Armstrong has a powerhouse voice that can belt to the rafters or sound as smooth as silk when she lowers the mood. In this show, she gave us a collection of ‘80s hits with unique arrangements, including a tender slow ballad version of AHA’s “Take On Me” that had you thinking about the song in a whole different way, and an upbeat Rick Astley’s “Never Gonna Give You Up” that had us dancing in our seats and singing along.
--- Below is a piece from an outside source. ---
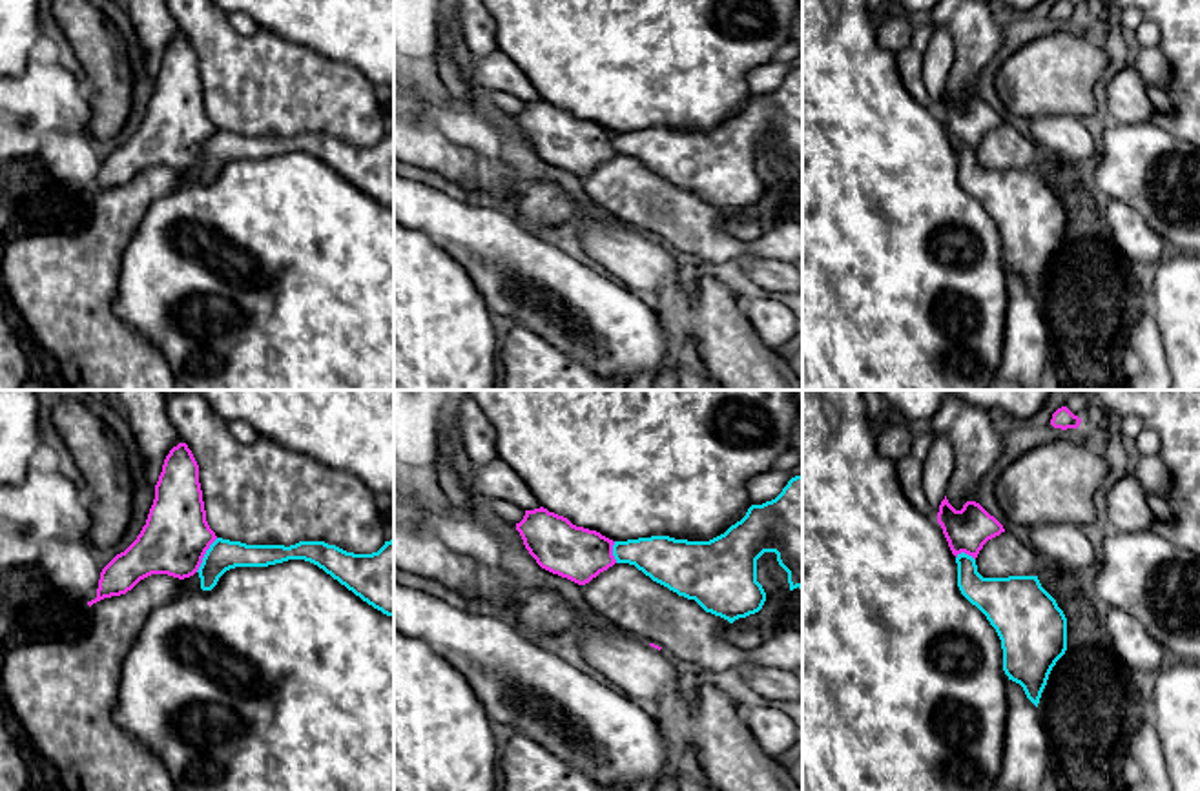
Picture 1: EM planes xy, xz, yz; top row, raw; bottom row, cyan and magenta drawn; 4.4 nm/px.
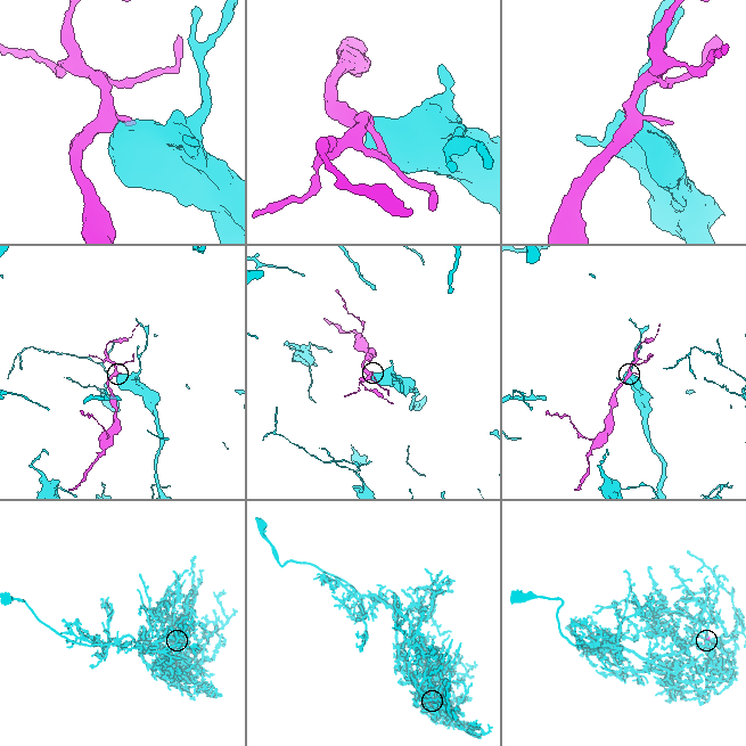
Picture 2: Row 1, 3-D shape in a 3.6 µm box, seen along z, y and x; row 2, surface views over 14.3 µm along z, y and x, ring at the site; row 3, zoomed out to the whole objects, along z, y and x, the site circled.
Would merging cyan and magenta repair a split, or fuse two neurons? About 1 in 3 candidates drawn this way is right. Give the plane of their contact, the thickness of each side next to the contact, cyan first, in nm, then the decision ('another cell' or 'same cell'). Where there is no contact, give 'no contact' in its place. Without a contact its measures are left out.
xy | 140/300 nm | another cell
A natural comedian, Armstrong mixed in a healthy dose of sidesplitting, irreverent, standup comedy that took us far away from world turmoil and allowed us to revel in her entertaining orbit for a very happy ninety minutes. Her humor ranged from the culture shock American’s often have visiting Mexico (“handrails on steep steps? Ha!”) to her love for and roasting of the gay community, who is often out in full force in her shows as they were that night.
A fan of Casey Kasem’s Top 40 back in the day, Armstrong peppered her show with one ‘80s cover after another, by the likes of Cindy Lauper, Pat Benatar, Jon Bon Jovi and Michael Jackson, but through her own filter, with arrangements and deliveries that had you listening to every word. She sent us out the door with the sweetest, slow ballad arrangement of a Beatles pairing, “Blackbird”/”I Want to Hold Your Hand” that kept us for a shining moment in our reverie as we left already planning our return to her next show.
We returned the following Saturday, January 11th, just for the sheer joy of seeing her again. Backed up this time by musical maestro Mark Hartman at the piano, Armstrong gave a completely different show than last Saturday’s ‘80s show, this one filled with Broadway tunes and a few wonderful pop hits.
Opening with “When You’re Good to Mama” (Chicago), matron Mama Morton being a role she was born to play, she showed off both her impeccable comic timing and her extraordinary singing voice. She and Hartman had fun dueting with complex counterpoint on “The Money Song” (Cabaret), and she belted out Helen Reddy’s “Don’t Cry Out Loud” with heart-rending determination.
Armstrong’s 30-year career has help her amass a collection of signature songs, one of which is Gladys Knight & the Pips’ “Midnight Train to Georgia,” which she sang with searing emotional depth, as Hartman, standing in for all the Pips, provided choreographed hand gestures while still playing the piano, no easy feat! Another signature song, which Armstrong has confessed in interviews will haunt her until the day she dies, is “The Cat Song,” a comic novelty singalong with off-color lyrics and overt double entendre that her returning audiences demand she sing.
Peppering her show with gut-busting comic standup between songs, Armstrong easily segued into such hilarious numbers as “All the Good Men Are Gay” (The Gay ‘90s Musical) and “Otto Titsling”(sung by Bette Midler in Beaches). More difficult but done so deftly nevertheless, she turned on a dime to touch our hearts with “Isn’t It Better” (Funny Lady) and “I’m Not That Girl” (Wicked), as she spoke humorously but poignantly about her own experiences with love but also growing up feeling “other” as “the big girl.”
Her encore, Leon Russell’s “A Song for You” says everything about her honesty and authenticity as a performer. She’s a giver and what she gives us is her song. And how lucky we are that she shares that gift with us.